[Python-ideas] fork

Sven R. Kunze srkunze at mail.de
Tue Aug 11 16:33:04 CEST 2015


Am 05-Aug-2015 16:30:27 +0200 schrieb abarnert at yahoo.com:

> What does that even mean? How would you not allow races? If you let people throw arbitrary tasks at a thread pool, with no restriction on mutable shared state, you've allowed races.

Let me answer this in a more implicit way.

Why do we need to mark global variables as such?
I think the answer is clear: to mark side-effects (quoting the docs).

Why are all variables thread-shared by default?
I don't know, maybe efficiency reasons but that hardly apply to Python in the first place.

> And how do you propose "not having them"?

What would happen if all shared variables were thread-local by default and need to marked as shared if desired?
I think the answer would also be very clear: to mark side-effects and to have people think about it explicitly.
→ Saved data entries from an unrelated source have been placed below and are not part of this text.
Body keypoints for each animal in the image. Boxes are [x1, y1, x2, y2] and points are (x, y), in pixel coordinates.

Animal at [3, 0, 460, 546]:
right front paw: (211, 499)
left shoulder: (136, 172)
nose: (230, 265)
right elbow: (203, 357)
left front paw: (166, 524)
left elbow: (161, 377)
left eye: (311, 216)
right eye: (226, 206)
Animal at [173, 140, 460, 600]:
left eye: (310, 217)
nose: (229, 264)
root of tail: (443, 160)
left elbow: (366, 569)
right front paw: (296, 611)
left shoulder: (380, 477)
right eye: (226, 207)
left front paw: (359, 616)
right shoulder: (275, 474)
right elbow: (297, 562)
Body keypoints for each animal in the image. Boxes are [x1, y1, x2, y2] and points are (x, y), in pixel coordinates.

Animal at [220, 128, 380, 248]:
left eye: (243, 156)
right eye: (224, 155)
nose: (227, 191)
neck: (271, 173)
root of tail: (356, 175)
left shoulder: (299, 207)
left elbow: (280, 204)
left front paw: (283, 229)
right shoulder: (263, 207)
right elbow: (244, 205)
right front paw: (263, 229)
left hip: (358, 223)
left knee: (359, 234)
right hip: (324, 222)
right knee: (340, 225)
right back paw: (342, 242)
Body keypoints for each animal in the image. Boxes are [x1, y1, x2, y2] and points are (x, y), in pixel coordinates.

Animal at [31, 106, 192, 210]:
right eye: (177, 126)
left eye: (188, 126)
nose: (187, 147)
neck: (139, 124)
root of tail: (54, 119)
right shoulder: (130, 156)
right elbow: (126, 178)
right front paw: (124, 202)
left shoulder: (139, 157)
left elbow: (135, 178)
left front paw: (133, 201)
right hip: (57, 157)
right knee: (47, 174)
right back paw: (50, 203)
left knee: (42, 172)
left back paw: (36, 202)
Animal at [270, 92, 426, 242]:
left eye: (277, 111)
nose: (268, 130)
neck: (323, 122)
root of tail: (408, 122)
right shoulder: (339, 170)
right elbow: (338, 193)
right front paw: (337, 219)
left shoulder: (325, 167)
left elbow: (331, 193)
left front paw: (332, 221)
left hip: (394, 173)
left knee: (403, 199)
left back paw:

> And that's exactly the problem. What makes concurrent code with shared state hard, more than anything else, is people who don't realize what's hard about it and write code that seems to work but doesn't.

Precisely because 'shared state' is hard, why is it the default?

> Making it easier for such people to write broken code without even realizing they're doing so is not a good thing.

That argument only applies when the broken code (using shared states) is the default.

As you can see, this thought experiment assumes that there could be another way to approach that situation. How and when this can be done and if at all is a completely different matter. As usual, I leave that to the experts like you to figure out.